EXERCISE DIRECTIONS> Please copy out every line of the listing below without changing anything, and leave the pictures out of your answer.

RECORDS FOR THIS TASK>
******

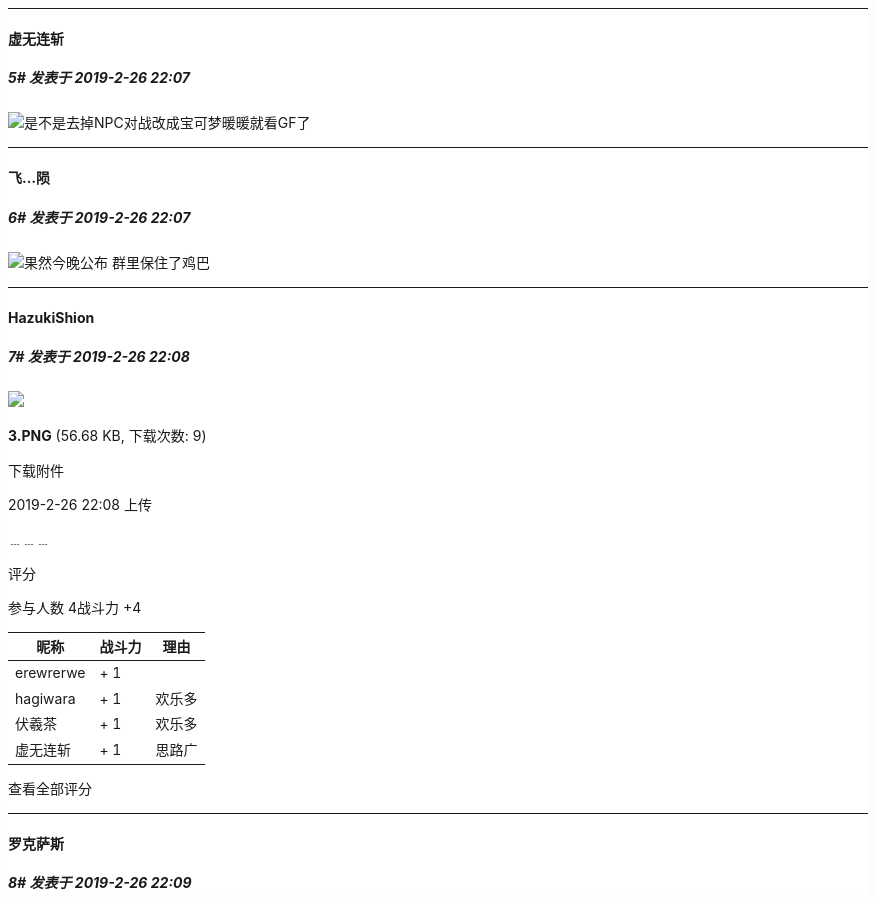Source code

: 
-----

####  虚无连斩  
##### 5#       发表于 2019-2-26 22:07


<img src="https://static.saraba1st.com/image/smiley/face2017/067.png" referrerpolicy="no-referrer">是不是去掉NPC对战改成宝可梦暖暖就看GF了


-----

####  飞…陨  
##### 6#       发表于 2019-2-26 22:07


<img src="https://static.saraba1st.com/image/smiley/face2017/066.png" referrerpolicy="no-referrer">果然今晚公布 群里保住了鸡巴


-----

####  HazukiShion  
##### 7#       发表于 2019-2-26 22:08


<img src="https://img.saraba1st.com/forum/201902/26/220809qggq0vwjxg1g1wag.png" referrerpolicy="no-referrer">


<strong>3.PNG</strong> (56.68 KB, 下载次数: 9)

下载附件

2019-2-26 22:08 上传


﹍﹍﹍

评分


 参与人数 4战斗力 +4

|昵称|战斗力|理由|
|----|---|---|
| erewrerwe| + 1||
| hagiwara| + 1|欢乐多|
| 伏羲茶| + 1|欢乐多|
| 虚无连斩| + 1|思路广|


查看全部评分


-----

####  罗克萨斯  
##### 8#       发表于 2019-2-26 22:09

******

RESULT>
Source code

: 
-----

####  虚无连斩  
##### 5#       发表于 2019-2-26 22:07


<img src="https://static.saraba1st.com/image/smiley/face2017/067.png" referrerpolicy="no-referrer">是不是去掉NPC对战改成宝可梦暖暖就看GF了


-----

####  飞…陨  
##### 6#       发表于 2019-2-26 22:07


<img src="https://static.saraba1st.com/image/smiley/face2017/066.png" referrerpolicy="no-referrer">果然今晚公布 群里保住了鸡巴


-----

####  HazukiShion  
##### 7#       发表于 2019-2-26 22:08


<img src="https://img.saraba1st.com/forum/201902/26/220809qggq0vwjxg1g1wag.png" referrerpolicy="no-referrer">


<strong>3.PNG</strong> (56.68 KB, 下载次数: 9)

下载附件

2019-2-26 22:08 上传


﹍﹍﹍

评分


 参与人数 4战斗力 +4

|昵称|战斗力|理由|
|----|---|---|
| erewrerwe| + 1||
| hagiwara| + 1|欢乐多|
| 伏羲茶| + 1|欢乐多|
| 虚无连斩| + 1|思路广|


查看全部评分


-----

####  罗克萨斯  
##### 8#       发表于 2019-2-26 22:09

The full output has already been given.